Ha muerto Luis Ángel Martínez Diez, el contador de historias, el don Juan irredento de la localidad, el personaje de sus fábulas, el personaje de Durango, mi hermano y amigo generoso que desde hace algunos años comenzaba a perder la brújula de la memoria. Lo recuerdo con enorme cariño cantando junto a la madre de su hijo Marcelo, Doris, con quien se fue a buscar fortuna y fama a las Españas, lo evoco como un niño travieso con la sonrisa ingenua de Modesta, porque Churumbel significa niño en jerga gitana y Luis Angel era eso, un Churumbel que hacía ruido de cascabeles donde quiera que se hallaba. Hace un par de años Marcelo me llevó a verlo porque había dejado de llamarme por teléfono para contarme sus ideas y sus historias. Nos abrazamos, nos sentamos y le pregunté, “¿qué nuevas historias tienes para contarme?”. Se me quedó mirando con tristeza, como un Churumbel extraviado, y me contestó: “Hermanito, se acabaron las historias”. No nos dijimos más, nos despedimos en un abrazo adolorido.

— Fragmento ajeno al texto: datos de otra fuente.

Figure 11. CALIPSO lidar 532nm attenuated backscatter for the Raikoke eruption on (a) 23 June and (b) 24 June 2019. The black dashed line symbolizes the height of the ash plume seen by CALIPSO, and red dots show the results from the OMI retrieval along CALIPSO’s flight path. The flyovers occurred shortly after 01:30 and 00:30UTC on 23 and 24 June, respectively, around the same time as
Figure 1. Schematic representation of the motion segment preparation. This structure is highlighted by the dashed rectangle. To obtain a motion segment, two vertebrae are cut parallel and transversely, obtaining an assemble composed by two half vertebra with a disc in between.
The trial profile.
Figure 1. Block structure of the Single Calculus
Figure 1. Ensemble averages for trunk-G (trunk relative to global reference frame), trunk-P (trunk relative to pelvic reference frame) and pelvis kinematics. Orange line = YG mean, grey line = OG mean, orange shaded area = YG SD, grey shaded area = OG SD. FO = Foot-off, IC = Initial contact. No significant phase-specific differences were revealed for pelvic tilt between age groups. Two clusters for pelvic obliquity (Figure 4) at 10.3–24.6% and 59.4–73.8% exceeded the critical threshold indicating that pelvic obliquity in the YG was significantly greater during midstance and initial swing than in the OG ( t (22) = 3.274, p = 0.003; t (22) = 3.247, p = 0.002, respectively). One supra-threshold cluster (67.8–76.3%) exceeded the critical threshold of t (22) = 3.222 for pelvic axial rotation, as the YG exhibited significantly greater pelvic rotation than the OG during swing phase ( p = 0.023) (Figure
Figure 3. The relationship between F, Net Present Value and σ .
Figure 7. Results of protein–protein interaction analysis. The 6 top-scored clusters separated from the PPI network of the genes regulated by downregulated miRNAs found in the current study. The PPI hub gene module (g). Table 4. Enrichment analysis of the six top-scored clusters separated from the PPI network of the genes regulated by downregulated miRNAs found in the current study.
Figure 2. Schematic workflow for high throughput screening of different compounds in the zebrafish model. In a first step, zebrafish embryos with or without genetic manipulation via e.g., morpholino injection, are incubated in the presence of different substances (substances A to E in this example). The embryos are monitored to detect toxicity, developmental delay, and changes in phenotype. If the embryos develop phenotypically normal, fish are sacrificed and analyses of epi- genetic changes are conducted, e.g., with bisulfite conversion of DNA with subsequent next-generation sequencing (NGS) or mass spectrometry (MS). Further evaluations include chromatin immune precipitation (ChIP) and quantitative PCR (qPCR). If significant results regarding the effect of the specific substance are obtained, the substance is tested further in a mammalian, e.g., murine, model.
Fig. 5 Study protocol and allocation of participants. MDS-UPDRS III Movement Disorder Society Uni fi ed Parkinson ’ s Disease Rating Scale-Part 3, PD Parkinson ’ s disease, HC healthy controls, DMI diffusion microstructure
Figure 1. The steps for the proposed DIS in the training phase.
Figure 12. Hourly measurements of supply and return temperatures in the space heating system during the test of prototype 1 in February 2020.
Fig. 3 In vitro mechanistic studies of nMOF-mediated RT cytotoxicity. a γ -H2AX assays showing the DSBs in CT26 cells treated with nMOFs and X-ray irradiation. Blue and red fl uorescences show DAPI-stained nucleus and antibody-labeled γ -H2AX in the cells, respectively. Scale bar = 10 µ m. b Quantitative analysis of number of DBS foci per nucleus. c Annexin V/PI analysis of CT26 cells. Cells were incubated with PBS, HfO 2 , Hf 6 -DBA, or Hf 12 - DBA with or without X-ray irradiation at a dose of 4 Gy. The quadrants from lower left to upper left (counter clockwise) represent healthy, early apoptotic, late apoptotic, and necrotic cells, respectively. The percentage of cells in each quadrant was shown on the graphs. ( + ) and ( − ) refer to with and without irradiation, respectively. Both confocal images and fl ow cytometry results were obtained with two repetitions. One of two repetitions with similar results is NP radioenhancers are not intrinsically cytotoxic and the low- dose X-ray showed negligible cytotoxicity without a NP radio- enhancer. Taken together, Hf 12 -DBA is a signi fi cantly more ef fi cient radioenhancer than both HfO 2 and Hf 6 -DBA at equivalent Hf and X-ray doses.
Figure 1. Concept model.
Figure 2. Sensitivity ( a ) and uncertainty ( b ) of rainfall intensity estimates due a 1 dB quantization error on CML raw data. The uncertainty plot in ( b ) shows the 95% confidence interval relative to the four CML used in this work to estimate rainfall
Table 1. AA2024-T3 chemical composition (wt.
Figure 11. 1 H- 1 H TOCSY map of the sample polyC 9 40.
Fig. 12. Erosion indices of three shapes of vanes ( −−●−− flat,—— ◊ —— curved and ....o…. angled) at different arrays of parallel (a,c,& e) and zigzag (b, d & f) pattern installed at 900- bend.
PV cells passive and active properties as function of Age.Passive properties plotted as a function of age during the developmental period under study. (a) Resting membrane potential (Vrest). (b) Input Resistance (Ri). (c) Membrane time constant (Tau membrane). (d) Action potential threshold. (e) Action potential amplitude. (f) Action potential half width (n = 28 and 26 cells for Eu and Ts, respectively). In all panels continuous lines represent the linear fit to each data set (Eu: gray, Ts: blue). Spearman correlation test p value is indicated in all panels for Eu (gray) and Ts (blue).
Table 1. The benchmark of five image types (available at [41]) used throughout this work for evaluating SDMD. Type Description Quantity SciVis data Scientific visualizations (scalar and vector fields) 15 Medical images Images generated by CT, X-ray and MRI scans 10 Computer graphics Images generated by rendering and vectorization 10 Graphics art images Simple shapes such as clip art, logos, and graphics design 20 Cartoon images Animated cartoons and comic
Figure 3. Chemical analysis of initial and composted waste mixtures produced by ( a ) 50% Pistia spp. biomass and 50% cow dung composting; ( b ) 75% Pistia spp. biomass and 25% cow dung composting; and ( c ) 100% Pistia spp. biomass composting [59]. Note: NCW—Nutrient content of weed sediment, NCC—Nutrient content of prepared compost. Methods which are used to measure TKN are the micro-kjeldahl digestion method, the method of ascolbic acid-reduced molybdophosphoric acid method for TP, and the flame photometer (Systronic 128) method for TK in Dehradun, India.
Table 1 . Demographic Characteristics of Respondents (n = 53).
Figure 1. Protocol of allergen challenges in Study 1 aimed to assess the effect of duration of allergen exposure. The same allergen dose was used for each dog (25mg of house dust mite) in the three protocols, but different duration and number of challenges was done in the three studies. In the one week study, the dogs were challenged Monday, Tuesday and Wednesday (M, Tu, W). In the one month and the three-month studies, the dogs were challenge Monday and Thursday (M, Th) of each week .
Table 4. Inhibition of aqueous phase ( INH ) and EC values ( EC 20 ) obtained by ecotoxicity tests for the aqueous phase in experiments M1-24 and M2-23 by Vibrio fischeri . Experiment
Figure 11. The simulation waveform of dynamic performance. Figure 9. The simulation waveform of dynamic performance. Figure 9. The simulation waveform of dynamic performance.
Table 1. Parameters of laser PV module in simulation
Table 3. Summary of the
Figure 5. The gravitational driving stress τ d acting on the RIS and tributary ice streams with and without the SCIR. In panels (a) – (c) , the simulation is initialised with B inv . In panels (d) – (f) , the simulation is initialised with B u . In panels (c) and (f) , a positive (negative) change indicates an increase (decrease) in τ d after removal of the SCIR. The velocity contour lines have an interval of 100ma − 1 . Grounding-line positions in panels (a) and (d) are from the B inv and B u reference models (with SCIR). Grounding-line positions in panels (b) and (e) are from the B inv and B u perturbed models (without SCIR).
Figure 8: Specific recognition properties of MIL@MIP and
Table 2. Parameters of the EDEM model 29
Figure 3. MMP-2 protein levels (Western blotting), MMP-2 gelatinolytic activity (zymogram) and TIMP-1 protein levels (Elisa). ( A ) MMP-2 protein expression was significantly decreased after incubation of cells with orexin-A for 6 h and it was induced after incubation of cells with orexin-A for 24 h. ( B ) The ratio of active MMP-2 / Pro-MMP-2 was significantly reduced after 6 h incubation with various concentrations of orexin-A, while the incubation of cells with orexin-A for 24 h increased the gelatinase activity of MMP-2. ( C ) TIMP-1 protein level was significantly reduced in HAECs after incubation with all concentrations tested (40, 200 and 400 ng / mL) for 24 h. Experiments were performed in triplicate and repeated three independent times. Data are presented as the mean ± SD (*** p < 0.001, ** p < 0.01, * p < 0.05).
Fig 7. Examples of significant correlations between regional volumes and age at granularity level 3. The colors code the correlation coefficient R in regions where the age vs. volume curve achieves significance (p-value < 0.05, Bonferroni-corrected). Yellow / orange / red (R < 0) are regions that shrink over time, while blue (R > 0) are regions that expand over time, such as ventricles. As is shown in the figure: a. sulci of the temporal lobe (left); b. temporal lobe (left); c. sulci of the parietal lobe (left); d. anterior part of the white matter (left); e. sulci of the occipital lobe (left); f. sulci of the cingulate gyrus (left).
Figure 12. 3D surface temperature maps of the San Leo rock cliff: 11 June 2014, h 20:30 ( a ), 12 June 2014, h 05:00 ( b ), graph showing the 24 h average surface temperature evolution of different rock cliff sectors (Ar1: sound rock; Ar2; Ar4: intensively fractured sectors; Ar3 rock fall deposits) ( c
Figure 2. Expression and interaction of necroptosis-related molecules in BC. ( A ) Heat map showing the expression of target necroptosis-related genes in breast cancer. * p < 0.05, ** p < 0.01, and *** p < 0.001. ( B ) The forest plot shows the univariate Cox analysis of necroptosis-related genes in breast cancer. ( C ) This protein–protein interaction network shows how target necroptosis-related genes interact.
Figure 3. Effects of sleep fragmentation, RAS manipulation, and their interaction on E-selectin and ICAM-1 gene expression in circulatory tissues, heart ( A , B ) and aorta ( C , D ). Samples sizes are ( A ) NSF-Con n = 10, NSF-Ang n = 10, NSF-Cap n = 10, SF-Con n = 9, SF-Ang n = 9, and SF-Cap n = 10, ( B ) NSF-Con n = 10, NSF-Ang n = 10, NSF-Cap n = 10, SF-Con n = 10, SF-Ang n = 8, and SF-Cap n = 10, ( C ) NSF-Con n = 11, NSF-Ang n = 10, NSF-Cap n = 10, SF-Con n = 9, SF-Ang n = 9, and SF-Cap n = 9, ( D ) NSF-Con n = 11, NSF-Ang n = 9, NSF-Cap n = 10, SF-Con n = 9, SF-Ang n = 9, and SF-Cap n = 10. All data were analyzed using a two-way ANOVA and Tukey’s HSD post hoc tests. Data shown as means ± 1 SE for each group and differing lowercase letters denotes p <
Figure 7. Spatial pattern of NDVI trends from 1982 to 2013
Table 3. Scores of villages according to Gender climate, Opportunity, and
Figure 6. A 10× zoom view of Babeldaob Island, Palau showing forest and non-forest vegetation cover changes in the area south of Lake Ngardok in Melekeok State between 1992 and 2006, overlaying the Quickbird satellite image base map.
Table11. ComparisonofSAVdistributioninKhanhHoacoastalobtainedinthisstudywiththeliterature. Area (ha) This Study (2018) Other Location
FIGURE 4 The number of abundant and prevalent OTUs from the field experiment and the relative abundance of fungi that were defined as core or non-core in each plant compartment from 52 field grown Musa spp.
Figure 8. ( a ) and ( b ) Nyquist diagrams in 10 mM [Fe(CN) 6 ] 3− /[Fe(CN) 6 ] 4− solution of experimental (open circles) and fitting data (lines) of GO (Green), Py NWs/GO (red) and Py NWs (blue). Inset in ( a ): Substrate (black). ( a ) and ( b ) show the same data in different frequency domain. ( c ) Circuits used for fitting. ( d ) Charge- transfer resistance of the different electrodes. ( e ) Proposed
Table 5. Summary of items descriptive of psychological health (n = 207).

Me entero por conocidos que me envían imágenes del incendio de su casa: “el Churumbel ha muerto calcinado”. Pero él había soltado amarras ya en esa región Ausente, vivía a ratos la realidad y el mayor tiempo en el olvido. En mi, por el contrario, comienzan a desfilar imágenes de ese personaje que despierta en un bello amanecer de nuestro Durango, no en el de todos, en el nuestro, en el de nuestra película. Luis Ángel tiene muchas historias por contar y yo me sé una que él solía cantar acompañándose con el ritmo de sus palmas, invocando la voz y la guitarra de Lole y Manuel: Un cuento para mi niño.
¡Niño!
Erase una vez
Una mariposa blanca
Que era la reina de todas las
Mariposas del alba
Se posaba en los jardines
Sobre las flores más bellas
Y le susurraba historias
Al clavel y la violeta
Feliz la mariposilla
Presumidilla y coqueta
Parecía una flor de almendro
Mecida por brisas frescas
Más llego un coleccionista
Una mañana de primavera
Y sobre un jazmin en flor
Aprisionó a nuestra reina
La clavó con alfileres
Sobre cartulinas negras
Y la llevó a su museo
De breves bellezas muertas
Las mariposas del alba
Lloraban por la floresta
Sobre un clavel se posó
Una mariposa blanca
Y el clavel se molestó
Blanca la mariposa y rojo el clavel
Rojo como los labios de quien yo sé
Rojo como los labios de quien yo sé
Buen viaje, querido amigo, ya estás con el Gitano del panteón de Oriente, con la alegre modesta, con tu soñadora hermana. Nos vemos pronto en la región ausente.